◆ **Brief**:
Copy out the lines of the listing below, changing "aquamarine" to "khaki" wherever it occurs and leaving everything else as it is. Omit the pictures from your answer.

Stored data
▬▬▬▬▬▬
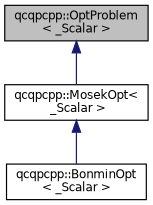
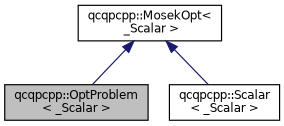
  digraph {
    node [color=black fillcolor=white fontname=Helvetica fontsize=10 shape=record style=filled]
    edge [color=midnightblue dir=back fontname=Helvetica fontsize=10 labelfontname=Helvetica labelfontsize=10 style=solid]
    n1 [fillcolor=grey75 fontcolor=black height=0.2 label="qcqpcpp::OptProblem\l\< _Scalar \>" width=0.4]
    n2 [height=0.2 label="qcqpcpp::MosekOpt\<\l _Scalar \>" width=0.4]
-   n3 [height=0.2 label="qcqpcpp::BonminOpt\l\< _Scalar \>" width=0.4]
-   n1 -> n2
+   n3 [height=0.2 label="qcqpcpp::Scalar\l\< _Scalar \>" width=0.4]
+   n2 -> n1
    n2 -> n3
  }
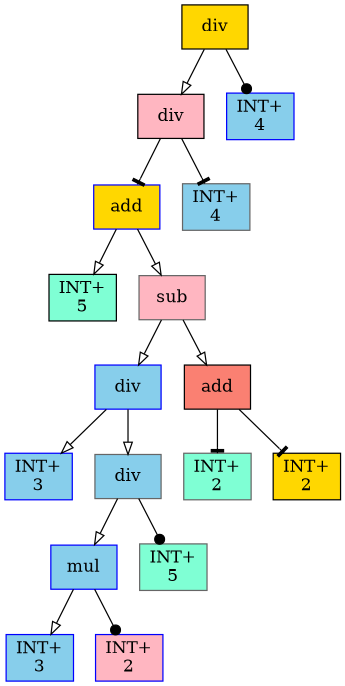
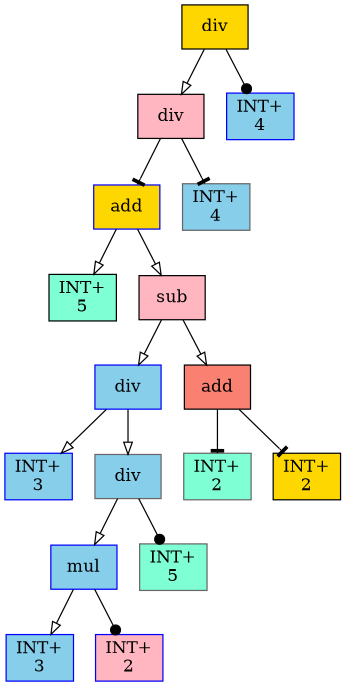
  digraph {
    node [shape=box style=filled fillcolor=skyblue color=blue]
    edge [arrowhead=onormal]
    n1 [label=div fillcolor=gold color=black]
    n2 [label=div fillcolor=lightpink color=black]
    n3 [label="INT+\n4"]
    n4 [label=add fillcolor=gold]
    n5 [label="INT+\n4" color=gray40]
    n6 [label="INT+\n5" fillcolor=aquamarine color=black]
-   n7 [label=sub fillcolor=lightpink color=gray40]
+   n7 [label=sub fillcolor=lightpink color=black]
    n8 [label=div]
    n9 [label=add fillcolor=salmon color=black]
    n10 [label="INT+\n3"]
    n11 [label=div color=gray40]
    n12 [label=mul]
    n13 [label="INT+\n5" fillcolor=aquamarine color=gray40]
    n14 [label="INT+\n3"]
    n15 [label="INT+\n2" fillcolor=lightpink]
    n16 [label="INT+\n2" fillcolor=aquamarine color=gray40]
    n17 [label="INT+\n2" fillcolor=gold color=black]
    n1 -> n2
    n1 -> n3 [arrowhead=dot]
    n2 -> n4 [arrowhead=tee]
    n2 -> n5 [arrowhead=tee]
    n4 -> n6
    n4 -> n7
    n7 -> n8
    n7 -> n9
    n8 -> n10
    n8 -> n11
    n9 -> n16 [arrowhead=tee]
    n9 -> n17 [arrowhead=tee]
    n11 -> n12
    n11 -> n13 [arrowhead=dot]
    n12 -> n14
    n12 -> n15 [arrowhead=dot]
  }
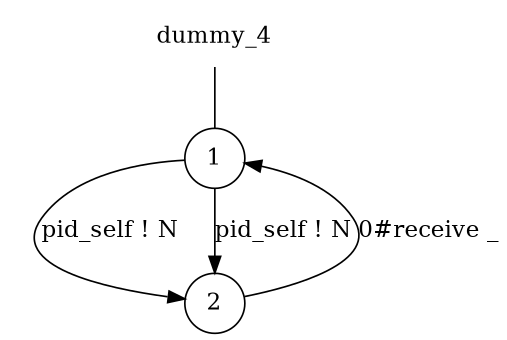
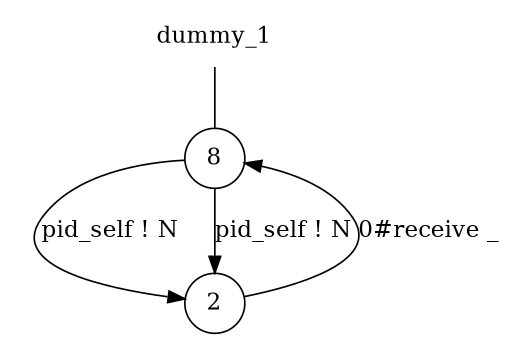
▬▬▬▬▬▬
◆ **Problem solution**:
  digraph {
    node [color=black fillcolor=white fontname=Helvetica fontsize=10 shape=record style=filled]
    edge [color=midnightblue dir=back fontname=Helvetica fontsize=10 labelfontname=Helvetica labelfontsize=10 style=solid]
    n1 [fillcolor=grey75 fontcolor=black height=0.2 label="qcqpcpp::OptProblem\l\< _Scalar \>" width=0.4]
    n2 [height=0.2 label="qcqpcpp::MosekOpt\<\l _Scalar \>" width=0.4]
-   n3 [height=0.2 label="qcqpcpp::BonminOpt\l\< _Scalar \>" width=0.4]
-   n1 -> n2
+   n3 [height=0.2 label="qcqpcpp::Scalar\l\< _Scalar \>" width=0.4]
+   n2 -> n1
    n2 -> n3
  }
  digraph {
    node [shape=box style=filled fillcolor=skyblue color=blue]
    edge [arrowhead=onormal]
    n1 [label=div fillcolor=gold color=black]
    n2 [label=div fillcolor=lightpink color=black]
    n3 [label="INT+\n4"]
    n4 [label=add fillcolor=gold]
    n5 [label="INT+\n4" color=gray40]
    n6 [label="INT+\n5" fillcolor=khaki color=black]
-   n7 [label=sub fillcolor=lightpink color=gray40]
+   n7 [label=sub fillcolor=lightpink color=black]
    n8 [label=div]
    n9 [label=add fillcolor=salmon color=black]
    n10 [label="INT+\n3"]
    n11 [label=div color=gray40]
    n12 [label=mul]
    n13 [label="INT+\n5" fillcolor=khaki color=gray40]
    n14 [label="INT+\n3"]
    n15 [label="INT+\n2" fillcolor=lightpink]
    n16 [label="INT+\n2" fillcolor=khaki color=gray40]
    n17 [label="INT+\n2" fillcolor=gold color=black]
    n1 -> n2
    n1 -> n3 [arrowhead=dot]
    n2 -> n4 [arrowhead=tee]
    n2 -> n5 [arrowhead=tee]
    n4 -> n6
    n4 -> n7
    n7 -> n8
    n7 -> n9
    n8 -> n10
    n8 -> n11
    n9 -> n16 [arrowhead=tee]
    n9 -> n17 [arrowhead=tee]
    n11 -> n12
    n11 -> n13 [arrowhead=dot]
    n12 -> n14
    n12 -> n15 [arrowhead=dot]
  }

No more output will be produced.